**Your task**:
Exclude all pictures, then restate the entries below word for word.

**Data for processing**:

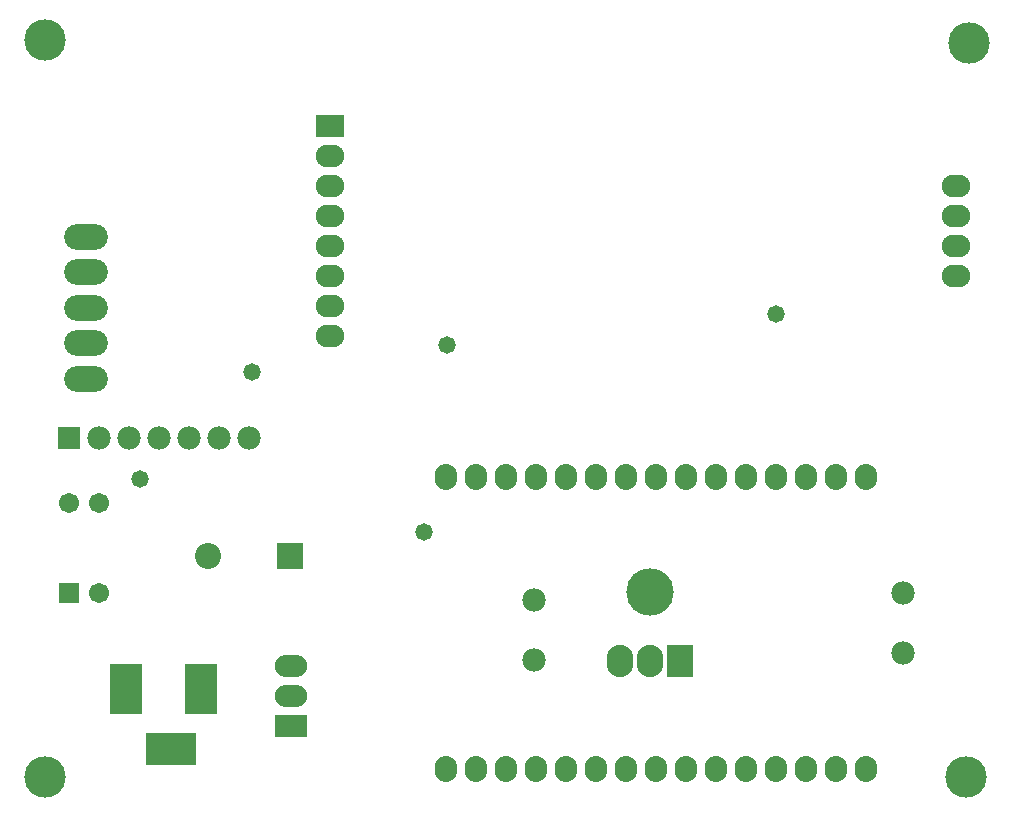
<source format=gts>
G04*
G04 #@! TF.GenerationSoftware,Altium Limited,Altium Designer,21.0.8 (223)*
G04*
G04 Layer_Color=8388736*
%FSTAX24Y24*%
%MOIN*%
G70*
G04*
G04 #@! TF.SameCoordinates,A57ED762-F1FC-47E5-BACA-E58B220B156E*
G04*
G04*
G04 #@! TF.FilePolarity,Negative*
G04*
G01*
G75*
%ADD18O,0.0880X0.1080*%
%ADD19C,0.0780*%
%ADD20C,0.1580*%
%ADD21R,0.0880X0.1080*%
%ADD22O,0.0749X0.0867*%
%ADD23C,0.1379*%
%ADD24C,0.0671*%
%ADD25R,0.0671X0.0671*%
%ADD26R,0.0780X0.0780*%
%ADD27R,0.1680X0.1080*%
%ADD28R,0.1080X0.1680*%
%ADD29O,0.1458X0.0867*%
%ADD30R,0.0867X0.0867*%
%ADD31C,0.0867*%
%ADD32O,0.1080X0.0730*%
%ADD33R,0.1080X0.0730*%
%ADD34O,0.0946X0.0749*%
%ADD35R,0.0946X0.0749*%
%ADD36C,0.0580*%
D18*
X03689Y02779D02*
D03*
X03589D02*
D03*
D19*
X03301Y02783D02*
D03*
X02353Y03525D02*
D03*
X02253D02*
D03*
X02153D02*
D03*
X02053D02*
D03*
X01853D02*
D03*
X01953D02*
D03*
X03301Y02983D02*
D03*
X04534Y02806D02*
D03*
Y03006D02*
D03*
D20*
X03689Y03009D02*
D03*
D21*
X03789Y02779D02*
D03*
D22*
X0301Y02419D02*
D03*
X0311D02*
D03*
X0321D02*
D03*
X0331D02*
D03*
X0341D02*
D03*
X0351D02*
D03*
X0361D02*
D03*
X0371D02*
D03*
X0381D02*
D03*
X0391D02*
D03*
X0401D02*
D03*
X0411D02*
D03*
X0421D02*
D03*
X0431D02*
D03*
X0441D02*
D03*
X0301Y033942D02*
D03*
X0311D02*
D03*
X0321D02*
D03*
X0331D02*
D03*
X0341D02*
D03*
X0351D02*
D03*
X0361D02*
D03*
X0371D02*
D03*
X0381D02*
D03*
X0391D02*
D03*
X0401D02*
D03*
X0411D02*
D03*
X0421D02*
D03*
X0431D02*
D03*
X0441D02*
D03*
D23*
X04744Y02394D02*
D03*
X01673Y04851D02*
D03*
X04752Y04839D02*
D03*
X01672Y02394D02*
D03*
D24*
X01853Y03306D02*
D03*
X01753D02*
D03*
X01853Y03006D02*
D03*
D25*
X01753D02*
D03*
D26*
Y03525D02*
D03*
D27*
X02091Y02488D02*
D03*
D28*
X01941Y02688D02*
D03*
X02191D02*
D03*
D29*
X01809Y041942D02*
D03*
Y040761D02*
D03*
Y03958D02*
D03*
Y038399D02*
D03*
Y037218D02*
D03*
D30*
X024908Y03131D02*
D03*
D31*
X022152D02*
D03*
D32*
X02493Y02663D02*
D03*
Y02763D02*
D03*
D33*
Y02563D02*
D03*
D34*
X026236Y043646D02*
D03*
Y044646D02*
D03*
Y042646D02*
D03*
Y041646D02*
D03*
Y040646D02*
D03*
Y039646D02*
D03*
Y038646D02*
D03*
X047104Y043648D02*
D03*
Y042648D02*
D03*
Y041648D02*
D03*
Y040648D02*
D03*
D35*
X026236Y045646D02*
D03*
D36*
X02361Y03742D02*
D03*
X03014Y03833D02*
D03*
X0199Y03387D02*
D03*
X029356Y032104D02*
D03*
X04109Y03936D02*
D03*
M02*

</source>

**Exercise output**:
<source format=gts>
G04*
G04 #@! TF.GenerationSoftware,Altium Limited,Altium Designer,21.0.8 (223)*
G04*
G04 Layer_Color=8388736*
%FSTAX24Y24*%
%MOIN*%
G70*
G04*
G04 #@! TF.SameCoordinates,A57ED762-F1FC-47E5-BACA-E58B220B156E*
G04*
G04*
G04 #@! TF.FilePolarity,Negative*
G04*
G01*
G75*
%ADD18O,0.0880X0.1080*%
%ADD19C,0.0780*%
%ADD20C,0.1580*%
%ADD21R,0.0880X0.1080*%
%ADD22O,0.0749X0.0867*%
%ADD23C,0.1379*%
%ADD24C,0.0671*%
%ADD25R,0.0671X0.0671*%
%ADD26R,0.0780X0.0780*%
%ADD27R,0.1680X0.1080*%
%ADD28R,0.1080X0.1680*%
%ADD29O,0.1458X0.0867*%
%ADD30R,0.0867X0.0867*%
%ADD31C,0.0867*%
%ADD32O,0.1080X0.0730*%
%ADD33R,0.1080X0.0730*%
%ADD34O,0.0946X0.0749*%
%ADD35R,0.0946X0.0749*%
%ADD36C,0.0580*%
D18*
X03689Y02779D02*
D03*
X03589D02*
D03*
D19*
X03301Y02783D02*
D03*
X02353Y03525D02*
D03*
X02253D02*
D03*
X02153D02*
D03*
X02053D02*
D03*
X01853D02*
D03*
X01953D02*
D03*
X03301Y02983D02*
D03*
X04534Y02806D02*
D03*
Y03006D02*
D03*
D20*
X03689Y03009D02*
D03*
D21*
X03789Y02779D02*
D03*
D22*
X0301Y02419D02*
D03*
X0311D02*
D03*
X0321D02*
D03*
X0331D02*
D03*
X0341D02*
D03*
X0351D02*
D03*
X0361D02*
D03*
X0371D02*
D03*
X0381D02*
D03*
X0391D02*
D03*
X0401D02*
D03*
X0411D02*
D03*
X0421D02*
D03*
X0431D02*
D03*
X0441D02*
D03*
X0301Y033942D02*
D03*
X0311D02*
D03*
X0321D02*
D03*
X0331D02*
D03*
X0341D02*
D03*
X0351D02*
D03*
X0361D02*
D03*
X0371D02*
D03*
X0381D02*
D03*
X0391D02*
D03*
X0401D02*
D03*
X0411D02*
D03*
X0421D02*
D03*
X0431D02*
D03*
X0441D02*
D03*
D23*
X04744Y02394D02*
D03*
X01673Y04851D02*
D03*
X04752Y04839D02*
D03*
X01672Y02394D02*
D03*
D24*
X01853Y03306D02*
D03*
X01753D02*
D03*
X01853Y03006D02*
D03*
D25*
X01753D02*
D03*
D26*
Y03525D02*
D03*
D27*
X02091Y02488D02*
D03*
D28*
X01941Y02688D02*
D03*
X02191D02*
D03*
D29*
X01809Y041942D02*
D03*
Y040761D02*
D03*
Y03958D02*
D03*
Y038399D02*
D03*
Y037218D02*
D03*
D30*
X024908Y03131D02*
D03*
D31*
X022152D02*
D03*
D32*
X02493Y02663D02*
D03*
Y02763D02*
D03*
D33*
Y02563D02*
D03*
D34*
X026236Y043646D02*
D03*
Y044646D02*
D03*
Y042646D02*
D03*
Y041646D02*
D03*
Y040646D02*
D03*
Y039646D02*
D03*
Y038646D02*
D03*
X047104Y043648D02*
D03*
Y042648D02*
D03*
Y041648D02*
D03*
Y040648D02*
D03*
D35*
X026236Y045646D02*
D03*
D36*
X02361Y03742D02*
D03*
X03014Y03833D02*
D03*
X0199Y03387D02*
D03*
X029356Y032104D02*
D03*
X04109Y03936D02*
D03*
M02*

</source>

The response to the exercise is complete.